His daughter Tamsin Geach has reported that Peter Geach has passed away Saturday. He was 91 years old. In his long and fruitful career Geach had made a number of important contributions to the philosophies of logic, language, and mind, and to the interpretation of Frege, Wittgenstein and Aquinas.
Geach is now probably best known for providing the canonical statement of the embedding problem: for theories that deny that certain classes of statements are factual (capable of being true or false), like expressivism says about moral claims, it is a problem that these statements can be embedded within logical inferences. The expressivist understands 'don't torture the cat' as something like 'boo to torturing the cat!'. But you can make an argument like 'if it is wrong to torture the cat, it is wrong to get someone else to torture the cat; since it's wrong to torture the cat, it's wrong to get someone else to torture the cat'. This looks for all the world like a straightforward inference, the but expressivist can't say this, because you need truth-apt statements to make an argument, and they deny that claims like 'it is wrong to torture the cat' could be true or false. So, the expressivist can't explain a large amount of things that we normally say without any problem.
Geach was married to the late Elizabeth Anscombe, and together the two of them did as much as anybody else to improve our understanding of propositions and propositional attitudes, and to flesh out our understanding of intelligent actions. They both were converts to Catholicism and tirelessly worked within its intellectual tradition, trying to bring the work of especially Thomas Aquinas to modern attention and prominence. Geach was honoured by the Pope for his work.

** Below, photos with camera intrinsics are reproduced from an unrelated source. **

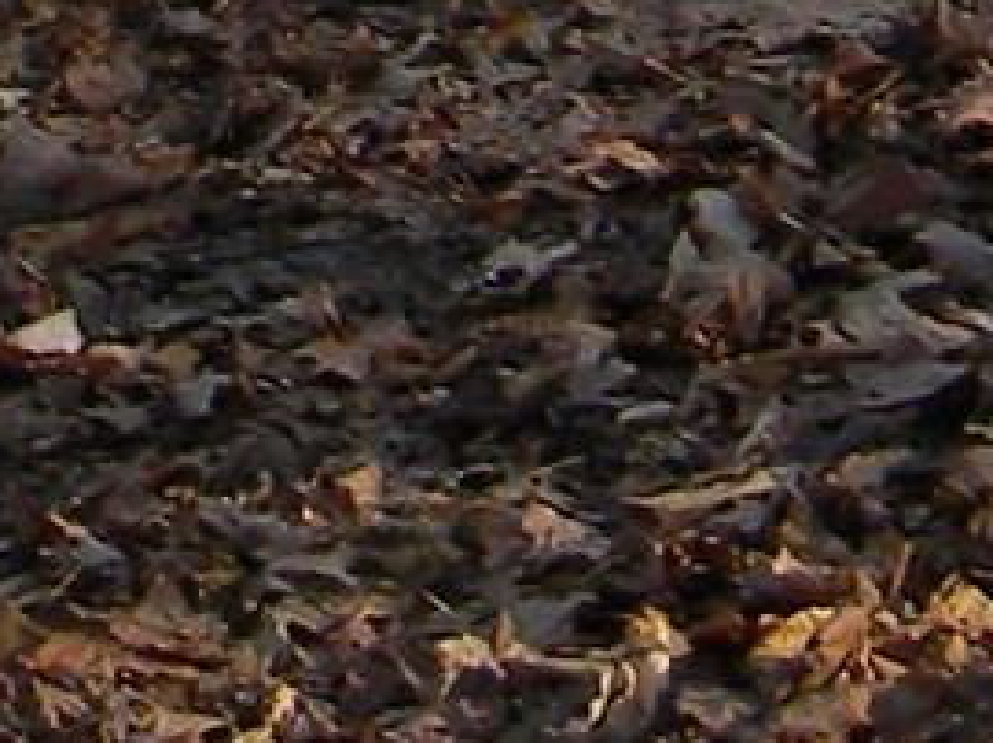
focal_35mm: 311
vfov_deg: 4.5
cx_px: -449
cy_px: -1769
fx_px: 8913
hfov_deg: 6.3
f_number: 3.8
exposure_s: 1/173
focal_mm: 7.3
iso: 80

I'd like to suggest to you a characteristically short and incisive paper of his, 'Good and Evil', wherein Geach introduced a distinction which still continues to bear fruit in meta-ethics and value theory. Geach asks us to distinguish *attributive* from *predicative* adjectives, with predicative adjectives like 'yellow' and 'round' being ones where 'something is an x y' means it is an x and it is a y (a yellow apple is both an apple and yellow), whereas this is not true for attributive predicates like 'large' and 'tall'--a large flea is not large. Geach suggests that 'good' and similar evaluative adjectives are attributive and not predicative. This would mean that analyses like those of GE Moore miss their target ('yellow' was the adjective Moore compared 'good' to), and that to make an evaluation of something means that you are comparing it with some appropriate class of things (a large flea is large compared to other fleas, but not as compared to chairs, tables, dogs, humans, boats, houses, and so on).